+++ Supplied information +++

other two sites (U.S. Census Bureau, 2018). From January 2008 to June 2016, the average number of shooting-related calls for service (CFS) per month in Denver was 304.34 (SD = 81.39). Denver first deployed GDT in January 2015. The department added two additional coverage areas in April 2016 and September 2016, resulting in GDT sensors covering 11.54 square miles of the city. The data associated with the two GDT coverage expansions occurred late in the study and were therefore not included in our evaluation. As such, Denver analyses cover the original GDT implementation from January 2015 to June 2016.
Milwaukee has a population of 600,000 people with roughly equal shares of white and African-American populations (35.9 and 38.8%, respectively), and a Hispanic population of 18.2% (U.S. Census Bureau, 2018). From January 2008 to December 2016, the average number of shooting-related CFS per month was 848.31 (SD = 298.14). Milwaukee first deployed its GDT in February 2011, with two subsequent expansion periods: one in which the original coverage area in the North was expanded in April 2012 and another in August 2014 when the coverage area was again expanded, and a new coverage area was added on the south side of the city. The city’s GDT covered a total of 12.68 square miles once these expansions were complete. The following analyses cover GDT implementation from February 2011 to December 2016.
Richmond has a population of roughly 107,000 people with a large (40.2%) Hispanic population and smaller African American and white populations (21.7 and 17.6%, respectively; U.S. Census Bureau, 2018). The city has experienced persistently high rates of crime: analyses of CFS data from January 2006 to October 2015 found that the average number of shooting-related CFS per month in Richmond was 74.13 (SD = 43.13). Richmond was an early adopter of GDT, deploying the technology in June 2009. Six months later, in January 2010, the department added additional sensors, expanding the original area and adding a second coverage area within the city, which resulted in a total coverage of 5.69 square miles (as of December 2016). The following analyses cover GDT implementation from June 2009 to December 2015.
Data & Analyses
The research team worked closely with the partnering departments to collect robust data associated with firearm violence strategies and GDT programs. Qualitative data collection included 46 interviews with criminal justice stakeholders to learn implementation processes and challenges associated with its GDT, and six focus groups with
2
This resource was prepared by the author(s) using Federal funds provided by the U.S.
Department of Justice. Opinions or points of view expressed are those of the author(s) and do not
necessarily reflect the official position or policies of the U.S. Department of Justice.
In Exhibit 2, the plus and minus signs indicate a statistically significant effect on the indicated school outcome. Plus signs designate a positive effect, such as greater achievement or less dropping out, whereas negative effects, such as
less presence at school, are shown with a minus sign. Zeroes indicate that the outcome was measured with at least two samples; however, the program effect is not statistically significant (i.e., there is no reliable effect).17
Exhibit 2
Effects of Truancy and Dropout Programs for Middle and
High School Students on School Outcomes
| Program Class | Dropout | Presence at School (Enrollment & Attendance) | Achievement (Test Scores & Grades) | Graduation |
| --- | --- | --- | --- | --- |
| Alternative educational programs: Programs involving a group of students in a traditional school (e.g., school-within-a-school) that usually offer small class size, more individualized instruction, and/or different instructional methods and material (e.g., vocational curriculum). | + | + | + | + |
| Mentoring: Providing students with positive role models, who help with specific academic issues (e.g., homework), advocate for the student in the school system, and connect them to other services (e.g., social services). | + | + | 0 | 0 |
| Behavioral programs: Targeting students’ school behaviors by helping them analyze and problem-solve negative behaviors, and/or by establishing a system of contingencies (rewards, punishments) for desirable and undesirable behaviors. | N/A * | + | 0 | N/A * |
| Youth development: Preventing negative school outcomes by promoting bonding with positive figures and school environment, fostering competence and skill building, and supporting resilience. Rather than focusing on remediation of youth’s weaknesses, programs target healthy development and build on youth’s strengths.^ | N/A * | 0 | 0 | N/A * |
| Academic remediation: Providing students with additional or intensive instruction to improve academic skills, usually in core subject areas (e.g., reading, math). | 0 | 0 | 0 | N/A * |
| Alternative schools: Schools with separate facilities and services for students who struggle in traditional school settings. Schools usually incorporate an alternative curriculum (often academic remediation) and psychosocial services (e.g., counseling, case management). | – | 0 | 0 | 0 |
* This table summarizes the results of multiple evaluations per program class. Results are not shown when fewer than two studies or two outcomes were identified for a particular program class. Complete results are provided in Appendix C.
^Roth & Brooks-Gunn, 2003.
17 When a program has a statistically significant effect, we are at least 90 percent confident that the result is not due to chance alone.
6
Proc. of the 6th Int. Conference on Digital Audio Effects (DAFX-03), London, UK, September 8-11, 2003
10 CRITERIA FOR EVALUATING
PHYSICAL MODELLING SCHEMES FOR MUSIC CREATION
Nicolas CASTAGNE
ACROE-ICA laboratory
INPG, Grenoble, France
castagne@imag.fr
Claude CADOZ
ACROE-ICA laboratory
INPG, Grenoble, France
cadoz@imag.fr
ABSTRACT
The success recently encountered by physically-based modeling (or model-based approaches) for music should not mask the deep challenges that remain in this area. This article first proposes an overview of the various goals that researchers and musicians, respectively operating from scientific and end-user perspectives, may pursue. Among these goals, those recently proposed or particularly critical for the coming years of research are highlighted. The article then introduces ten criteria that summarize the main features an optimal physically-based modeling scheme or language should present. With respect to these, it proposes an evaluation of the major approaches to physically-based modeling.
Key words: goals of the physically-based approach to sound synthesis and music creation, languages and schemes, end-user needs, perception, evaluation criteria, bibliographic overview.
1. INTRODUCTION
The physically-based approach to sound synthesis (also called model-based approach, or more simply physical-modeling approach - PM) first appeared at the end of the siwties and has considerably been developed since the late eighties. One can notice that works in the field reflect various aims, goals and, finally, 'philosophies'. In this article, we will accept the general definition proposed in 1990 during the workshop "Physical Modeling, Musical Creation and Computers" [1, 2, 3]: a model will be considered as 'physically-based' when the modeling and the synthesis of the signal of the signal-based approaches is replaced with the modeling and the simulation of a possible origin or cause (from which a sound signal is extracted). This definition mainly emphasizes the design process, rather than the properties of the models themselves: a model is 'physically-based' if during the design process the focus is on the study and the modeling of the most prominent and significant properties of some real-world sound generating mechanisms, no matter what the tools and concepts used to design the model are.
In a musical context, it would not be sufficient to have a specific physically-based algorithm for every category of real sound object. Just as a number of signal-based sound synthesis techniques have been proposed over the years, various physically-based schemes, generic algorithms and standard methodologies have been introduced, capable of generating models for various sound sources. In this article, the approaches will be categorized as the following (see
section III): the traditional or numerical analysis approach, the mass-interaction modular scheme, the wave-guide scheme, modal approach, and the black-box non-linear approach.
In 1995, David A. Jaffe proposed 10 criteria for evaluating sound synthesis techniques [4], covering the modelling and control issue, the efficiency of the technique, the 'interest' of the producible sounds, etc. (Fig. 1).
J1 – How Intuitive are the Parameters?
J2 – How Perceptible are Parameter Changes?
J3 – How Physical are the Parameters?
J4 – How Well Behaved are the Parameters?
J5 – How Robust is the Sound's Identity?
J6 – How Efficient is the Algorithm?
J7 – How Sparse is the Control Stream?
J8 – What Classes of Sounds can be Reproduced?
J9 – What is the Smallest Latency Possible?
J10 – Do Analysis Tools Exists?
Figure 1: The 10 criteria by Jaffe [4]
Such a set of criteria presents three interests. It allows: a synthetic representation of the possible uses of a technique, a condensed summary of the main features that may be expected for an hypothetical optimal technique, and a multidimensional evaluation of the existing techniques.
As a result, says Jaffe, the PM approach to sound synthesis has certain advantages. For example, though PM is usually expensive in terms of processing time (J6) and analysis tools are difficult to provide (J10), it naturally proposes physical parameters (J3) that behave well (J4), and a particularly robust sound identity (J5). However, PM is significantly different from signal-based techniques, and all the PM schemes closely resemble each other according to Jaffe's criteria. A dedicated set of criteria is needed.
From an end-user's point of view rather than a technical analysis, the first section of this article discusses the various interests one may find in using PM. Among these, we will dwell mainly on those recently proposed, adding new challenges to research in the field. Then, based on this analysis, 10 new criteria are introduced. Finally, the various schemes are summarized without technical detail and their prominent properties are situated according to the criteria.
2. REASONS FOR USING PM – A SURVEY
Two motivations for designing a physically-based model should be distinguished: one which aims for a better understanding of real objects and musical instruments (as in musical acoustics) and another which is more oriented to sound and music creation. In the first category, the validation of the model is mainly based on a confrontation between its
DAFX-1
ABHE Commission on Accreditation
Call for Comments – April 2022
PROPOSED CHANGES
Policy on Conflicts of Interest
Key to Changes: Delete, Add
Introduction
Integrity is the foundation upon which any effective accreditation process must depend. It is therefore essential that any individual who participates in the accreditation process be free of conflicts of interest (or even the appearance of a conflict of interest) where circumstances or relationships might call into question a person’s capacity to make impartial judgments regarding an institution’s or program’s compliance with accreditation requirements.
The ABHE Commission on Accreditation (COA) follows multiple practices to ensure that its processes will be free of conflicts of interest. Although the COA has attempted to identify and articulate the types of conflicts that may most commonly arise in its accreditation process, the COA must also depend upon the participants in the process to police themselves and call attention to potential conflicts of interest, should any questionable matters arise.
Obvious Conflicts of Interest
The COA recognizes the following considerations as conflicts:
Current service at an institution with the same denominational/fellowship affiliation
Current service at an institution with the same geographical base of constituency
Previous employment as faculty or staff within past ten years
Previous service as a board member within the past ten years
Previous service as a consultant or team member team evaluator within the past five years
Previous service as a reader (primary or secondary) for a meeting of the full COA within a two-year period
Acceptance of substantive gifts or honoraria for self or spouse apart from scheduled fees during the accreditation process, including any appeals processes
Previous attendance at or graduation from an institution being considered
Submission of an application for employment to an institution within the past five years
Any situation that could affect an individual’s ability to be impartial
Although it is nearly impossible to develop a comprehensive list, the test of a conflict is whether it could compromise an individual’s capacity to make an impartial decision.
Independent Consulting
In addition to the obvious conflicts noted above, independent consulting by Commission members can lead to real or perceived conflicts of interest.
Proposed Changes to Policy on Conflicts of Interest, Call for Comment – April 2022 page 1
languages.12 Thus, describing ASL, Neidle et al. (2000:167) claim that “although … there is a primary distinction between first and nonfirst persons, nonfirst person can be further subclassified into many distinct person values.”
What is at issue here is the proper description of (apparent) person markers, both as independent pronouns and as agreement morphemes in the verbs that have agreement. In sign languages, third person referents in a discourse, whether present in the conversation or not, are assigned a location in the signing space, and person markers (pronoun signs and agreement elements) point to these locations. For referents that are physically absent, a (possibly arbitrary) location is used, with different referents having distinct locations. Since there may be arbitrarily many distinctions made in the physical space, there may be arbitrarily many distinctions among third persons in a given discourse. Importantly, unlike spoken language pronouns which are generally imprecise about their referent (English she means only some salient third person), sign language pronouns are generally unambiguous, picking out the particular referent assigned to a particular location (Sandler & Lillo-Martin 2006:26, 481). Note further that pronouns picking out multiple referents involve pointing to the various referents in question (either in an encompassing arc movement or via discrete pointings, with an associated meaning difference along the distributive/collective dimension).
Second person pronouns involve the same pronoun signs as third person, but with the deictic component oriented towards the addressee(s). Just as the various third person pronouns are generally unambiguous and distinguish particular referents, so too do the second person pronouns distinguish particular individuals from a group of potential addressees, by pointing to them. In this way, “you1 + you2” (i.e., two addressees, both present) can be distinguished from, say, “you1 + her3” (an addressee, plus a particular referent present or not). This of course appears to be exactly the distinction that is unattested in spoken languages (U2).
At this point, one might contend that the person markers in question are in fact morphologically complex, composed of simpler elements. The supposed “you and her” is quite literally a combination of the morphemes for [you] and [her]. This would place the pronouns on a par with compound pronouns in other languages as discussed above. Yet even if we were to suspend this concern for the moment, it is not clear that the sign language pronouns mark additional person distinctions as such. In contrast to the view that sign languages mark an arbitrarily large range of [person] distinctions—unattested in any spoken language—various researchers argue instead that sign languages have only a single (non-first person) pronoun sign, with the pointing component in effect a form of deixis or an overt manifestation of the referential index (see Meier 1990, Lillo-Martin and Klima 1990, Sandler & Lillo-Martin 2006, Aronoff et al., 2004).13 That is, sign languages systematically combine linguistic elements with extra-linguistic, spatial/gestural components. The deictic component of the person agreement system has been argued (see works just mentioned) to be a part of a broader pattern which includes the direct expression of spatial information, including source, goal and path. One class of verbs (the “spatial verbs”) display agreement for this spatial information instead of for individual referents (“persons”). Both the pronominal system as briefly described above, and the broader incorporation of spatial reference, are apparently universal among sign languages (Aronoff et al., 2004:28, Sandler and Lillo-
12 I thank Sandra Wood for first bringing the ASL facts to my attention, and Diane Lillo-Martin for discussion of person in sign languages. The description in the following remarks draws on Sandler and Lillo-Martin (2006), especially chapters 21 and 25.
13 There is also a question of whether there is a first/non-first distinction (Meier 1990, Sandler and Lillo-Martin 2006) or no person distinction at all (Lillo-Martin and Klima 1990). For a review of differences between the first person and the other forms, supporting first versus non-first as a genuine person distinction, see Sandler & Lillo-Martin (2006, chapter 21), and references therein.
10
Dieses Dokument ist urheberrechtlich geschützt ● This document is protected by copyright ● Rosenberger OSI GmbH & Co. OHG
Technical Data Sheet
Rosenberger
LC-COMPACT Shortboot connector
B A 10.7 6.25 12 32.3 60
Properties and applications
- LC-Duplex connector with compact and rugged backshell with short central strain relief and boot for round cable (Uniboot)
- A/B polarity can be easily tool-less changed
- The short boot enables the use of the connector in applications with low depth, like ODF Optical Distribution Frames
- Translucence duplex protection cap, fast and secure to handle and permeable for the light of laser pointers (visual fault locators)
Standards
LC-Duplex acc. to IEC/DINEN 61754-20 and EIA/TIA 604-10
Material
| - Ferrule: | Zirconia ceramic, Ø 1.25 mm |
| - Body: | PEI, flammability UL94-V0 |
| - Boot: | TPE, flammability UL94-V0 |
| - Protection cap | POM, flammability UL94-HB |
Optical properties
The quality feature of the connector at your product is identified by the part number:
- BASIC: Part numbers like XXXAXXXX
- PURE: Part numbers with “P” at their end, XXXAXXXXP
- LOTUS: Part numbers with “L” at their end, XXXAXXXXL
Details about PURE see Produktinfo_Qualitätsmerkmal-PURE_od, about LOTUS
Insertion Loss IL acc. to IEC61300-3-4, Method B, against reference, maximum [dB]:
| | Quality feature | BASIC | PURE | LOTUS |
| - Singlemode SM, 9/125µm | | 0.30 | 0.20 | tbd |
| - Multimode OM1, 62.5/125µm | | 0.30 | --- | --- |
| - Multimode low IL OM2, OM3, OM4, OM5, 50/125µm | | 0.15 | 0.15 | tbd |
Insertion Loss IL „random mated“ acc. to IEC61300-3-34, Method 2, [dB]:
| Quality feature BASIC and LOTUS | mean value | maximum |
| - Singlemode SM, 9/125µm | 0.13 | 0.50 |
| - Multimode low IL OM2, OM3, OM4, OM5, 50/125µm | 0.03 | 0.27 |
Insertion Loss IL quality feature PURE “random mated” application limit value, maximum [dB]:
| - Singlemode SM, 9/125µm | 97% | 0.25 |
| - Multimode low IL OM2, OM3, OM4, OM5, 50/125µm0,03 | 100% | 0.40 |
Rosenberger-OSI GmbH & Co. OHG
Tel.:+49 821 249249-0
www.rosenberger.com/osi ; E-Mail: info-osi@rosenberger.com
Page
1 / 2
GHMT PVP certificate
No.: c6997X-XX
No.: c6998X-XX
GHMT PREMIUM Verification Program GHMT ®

+++

Exercise
Taking the line with "The COA recognizes" as the first and the line with "Previous service as a reader" as the last, retype that stretch of the data above exactly, with no other lines.

Reply
The COA recognizes the following considerations as conflicts:
Current service at an institution with the same denominational/fellowship affiliation
Current service at an institution with the same geographical base of constituency
Previous employment as faculty or staff within past ten years
Previous service as a board member within the past ten years
Previous service as a consultant or team member team evaluator within the past five years
Previous service as a reader (primary or secondary) for a meeting of the full COA within a two-year period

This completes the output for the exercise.